Magnetic structure of Cd-doped $\mathrm{Ce}\mathrm{Co}{\mathrm{In}}_5$

The heavy-fermion superconductor $\mathrm{Ce}\mathrm{Co}{\mathrm{In}}_5$ is believed to be close to a magnetic instability, but no static magnetic order has been found. Cadmium doping on the In site shifts the balance between superconductivity and antiferromagnetism to the latter with an extended concentration range where both types of order coexist at low temperatures. We investigated the magnetic structure of nominally 10% Cd-doped $\mathrm{Ce}\mathrm{Co}{\mathrm{In}}_5$, being antiferromagnetically ordered below $T_N\approx 3\mathrm{K}$ and superconducting below $T_c\approx 1.3\mathrm{K}$, by elastic neutron scattering. Magnetic intensity was observed only at the ordering wave vector $Q_{\mathrm{AF}}=(\frac{1}{2},\frac{1}{2},\frac{1}{2})$ commensurate with the crystal lattice. Upon entering the superconducting state, the magnetic intensity seems to change only little. The commensurate magnetic ordering in $\mathrm{Ce}\mathrm{Co}{\left({\mathrm{In}}_{1-x}{\mathrm{Cd}}_x\right)}_5$ is in contrast to the incommensurate antiferromagnetic ordering observed in the closely related compound $\mathrm{Ce}\mathrm{Rh}{\mathrm{In}}_5$. Our results give insights into the interplay between superconductivity and magnetism in the family of $\mathrm{Ce}T{\mathrm{In}}_5$ ($T=\mathrm{Co}$, Rh, and Ir) based compounds.

Figure 1

Doping-temperature $\left(x\text{−}T\right)$ phase diagram of $\mathrm{Ce}\mathrm{Co}{\left({\mathrm{In}}_{1-x}{\mathrm{Cd}}_x\right)}_5$, where $x$ is the nominal Cd concentration.
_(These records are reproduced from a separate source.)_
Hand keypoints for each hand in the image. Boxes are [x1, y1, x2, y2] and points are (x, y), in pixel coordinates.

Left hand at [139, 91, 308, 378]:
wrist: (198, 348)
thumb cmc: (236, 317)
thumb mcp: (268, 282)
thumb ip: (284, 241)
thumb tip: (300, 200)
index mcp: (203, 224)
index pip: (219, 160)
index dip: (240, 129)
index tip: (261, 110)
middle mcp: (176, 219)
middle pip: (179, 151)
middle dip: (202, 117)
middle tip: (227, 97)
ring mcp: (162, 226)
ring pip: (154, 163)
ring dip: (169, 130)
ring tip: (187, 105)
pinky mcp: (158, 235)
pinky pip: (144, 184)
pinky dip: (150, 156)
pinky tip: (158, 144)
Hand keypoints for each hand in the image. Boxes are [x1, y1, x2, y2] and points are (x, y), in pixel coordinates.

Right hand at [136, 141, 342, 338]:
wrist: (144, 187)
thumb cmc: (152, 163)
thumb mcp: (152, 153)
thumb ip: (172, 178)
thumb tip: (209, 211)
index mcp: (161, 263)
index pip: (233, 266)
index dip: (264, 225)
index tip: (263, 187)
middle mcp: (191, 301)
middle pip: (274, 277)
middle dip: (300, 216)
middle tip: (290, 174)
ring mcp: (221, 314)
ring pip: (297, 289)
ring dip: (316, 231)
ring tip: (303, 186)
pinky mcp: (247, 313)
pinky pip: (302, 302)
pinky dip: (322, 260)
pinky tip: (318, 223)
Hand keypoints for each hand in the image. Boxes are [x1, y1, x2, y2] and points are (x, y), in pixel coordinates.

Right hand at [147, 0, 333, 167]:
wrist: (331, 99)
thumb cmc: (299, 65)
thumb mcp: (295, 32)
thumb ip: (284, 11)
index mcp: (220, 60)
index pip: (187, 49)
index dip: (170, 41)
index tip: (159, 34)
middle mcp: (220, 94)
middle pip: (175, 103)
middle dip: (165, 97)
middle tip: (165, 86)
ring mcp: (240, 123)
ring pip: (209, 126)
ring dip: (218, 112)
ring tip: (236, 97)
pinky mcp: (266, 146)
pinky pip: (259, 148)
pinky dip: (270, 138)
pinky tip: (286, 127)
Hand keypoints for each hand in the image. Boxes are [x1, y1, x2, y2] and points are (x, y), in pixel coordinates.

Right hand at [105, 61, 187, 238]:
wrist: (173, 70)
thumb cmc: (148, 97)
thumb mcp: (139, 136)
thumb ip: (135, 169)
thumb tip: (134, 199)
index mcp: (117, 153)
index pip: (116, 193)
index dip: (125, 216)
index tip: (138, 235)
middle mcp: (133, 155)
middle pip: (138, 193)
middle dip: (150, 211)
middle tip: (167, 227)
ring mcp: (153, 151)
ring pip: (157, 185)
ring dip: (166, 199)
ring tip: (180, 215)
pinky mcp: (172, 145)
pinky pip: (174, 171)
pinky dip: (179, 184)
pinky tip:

Diamonds indicate the Néel temperature $T_N$ and circles the superconducting transition temperature $T_c$ determined by specific heat measurements. The arrow indicates the concentration investigated in this work, with transition temperatures as indicated by the solid symbols. Open symbols represent data taken from Ref. 8.

Figure 2

Temperature dependence the specific heat, $C_{\text{total}}-C_{\mathrm{La}\mathrm{Co}{\mathrm{In}}_5}$, for $\mathrm{Ce}\mathrm{Co}{\left({\mathrm{In}}_{0.9}{\mathrm{Cd}}_{0.1}\right)}_5$. The contribution of the nonmagnetic reference compound $\mathrm{La}\mathrm{Co}{\mathrm{In}}_5$ (Ref. 11) was subtracted from the specific heat of $\mathrm{Ce}\mathrm{Co}{\left({\mathrm{In}}_{0.9}{\mathrm{Cd}}_{0.1}\right)}_5$. The Néel temperature $T_N$ and the superconducting transition temperature $T_c$ are indicated by arrows. The inset shows the electrical resistivity measured on the same sample.

Figure 3

Elastic scans along [001] across $Q=(\frac{1}{2},\frac{1}{2},\frac{1}{2})$ in $\mathrm{Ce}\mathrm{Co}{\left({\mathrm{In}}_{0.9}{\mathrm{Cd}}_{0.1}\right)}_5$ at different temperatures. No magnetic intensity can be resolved at $T=3.22\mathrm{K}$ ($>T_N$, as determined by specific heat). The solid lines are Gaussian fits to the data.

Figure 4

Temperature dependence of the integrated magnetic intensity as obtained by Gaussian fits to the scans across $Q=(\frac{1}{2},\frac{1}{2},\frac{1}{2})$.